In staff meetings, Henglish is spoken for a few minutes but reverts to Hebrew. After a few months, my colleagues are annoyed translating for me.

Bank documents are all Hebrew, and so are notices from utilities, mortgage lenders, and the pension and retirement agency. The military and government conduct their business in Hebrew. I volunteered with a child protection nonprofit, but it does all its communicating in Hebrew and turned me down.

News broadcast in Hebrew does not translate well into English. My son and nephew watched an interview with a Hebrew speaker translated into English. They broke out laughing, saying the translation was not what the man said at all.

Not speaking Hebrew leaves olim feeling like outsiders.

Second, the lack of sustainable employment is a hardship for the young. It’s nearly impossible for the over-55 crowd. They call us vatikkim (antiques), and while the sobriquet gets us discounts on public transportation and entrance to Cinema City Jerusalem on Tuesdays, vatikkim connotes impatience with people past their prime.

Israel is a young Sabra (born in Israel) nation. Between 1948 and 2017 the religious and secular Sabra population skyrocketed from 35 percent to 75 percent. Intermarriage between Ashkenazim and Sephardim and between Russians and Israelis is homogenizing the culture.

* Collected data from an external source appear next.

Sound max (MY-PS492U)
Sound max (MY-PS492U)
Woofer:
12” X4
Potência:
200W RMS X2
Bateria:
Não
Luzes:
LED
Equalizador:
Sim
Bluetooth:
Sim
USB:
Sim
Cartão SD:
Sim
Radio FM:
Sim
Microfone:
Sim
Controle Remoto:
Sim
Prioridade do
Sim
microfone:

Sabras harbor an endemic sense of nationalism and pride in the depths of their souls, while olim emulate with love. Love fades, and it’s estimated upward of 20 percent of olim return to their native lands, while only 12 percent of Israelis emigrate, always hoping to return after making their fortune overseas.

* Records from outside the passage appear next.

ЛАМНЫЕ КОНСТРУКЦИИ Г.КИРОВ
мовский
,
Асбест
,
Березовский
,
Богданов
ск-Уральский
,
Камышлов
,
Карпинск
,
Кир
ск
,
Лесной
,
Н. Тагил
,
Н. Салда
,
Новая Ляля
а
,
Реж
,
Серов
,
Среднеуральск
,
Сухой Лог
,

While 28 percent of the population is 14 and under, 10 percent tops 65.

Israel holds eighth place for highest life expectancy in the world. People can plan to live well into our 80s, surpassing the United States, Canada, France and Russia. Yet mandatory retirement is at 67. For the next two decades, there is travel, volunteering, self-employment, enjoying the grandchildren and boredom.

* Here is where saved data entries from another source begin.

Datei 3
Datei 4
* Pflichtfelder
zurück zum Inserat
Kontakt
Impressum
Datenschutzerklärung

The Supreme Court recently upheld the mandatory retirement age, claiming it is not discriminatory against elderly. It makes sense from an economic point of view. It is one tool to open rarely available jobs for the young and stem their emigration, the job market being what it is in Israel.

Nevertheless, Israel stirs the emotional stewpot and remains the ideal place for the young at heart. It’s a rainbow kind of country. Israel is “Over the Rainbow.” She is the epitome of the story about Jewish survival.

The lyrics were written in 1938 by Yip Harburg (Isidore Hochberg), who also wrote “April in Paris” and “Brother, Can You Spare a Dime?” He was born to Russian Jewish immigrants and grew up in a Yiddish-speaking, Orthodox home in New York.

Harold Arlen (Hyman Arluck), a cantor’s son, wrote the score.

One teller claims, “The two men reached deep into their immigrant Jewish consciousness — framed by the pogroms of the past and the Holocaust about to happen — and wrote an unforgettable melody set to near-prophetic words.”

Read the lyrics in a Jewish context. They are not about wizards of Oz, but Jewish survival:

Somewhere over the rainbow, way up high,
There’s a land that I heard of once in a lullaby.
Somewhere over the rainbow skies are blue,
And the dreams that you dare to dream really do come true.
Someday I’ll wish upon a star
And wake up where the clouds are far behind me.
Where troubles melt like lemon drops away above the chimney tops
That’s where you’ll find me.
Somewhere over the rainbow, bluebirds fly.
Birds fly over the rainbow.
Why, then, oh, why can’t I?
If happy little bluebirds fly beyond the rainbow
Why, oh, why can’t I?

The Jews of Europe and Russia looked to heaven, praying for centuries to escape pogroms, satrapy, czarist and Christian oppression to fly beyond the rainbow. The 1938 song visualized the chimneys soon to be the hallmarks of hell in concentration camps, spewing the smoke and ashes of burning Jews flying beyond the rainbow.

Israel is a land “once in a lullaby.” The lullaby is the story of the Exodus from Egypt annually read at Passover and retold just before bedtime.

A decade after the publication of “Over the Rainbow,” the exile was over with the rebirth of the state of Israel. There are 65 million refugees in 2018. Not one is a Jew. Dreams we once dared to dream really do come true.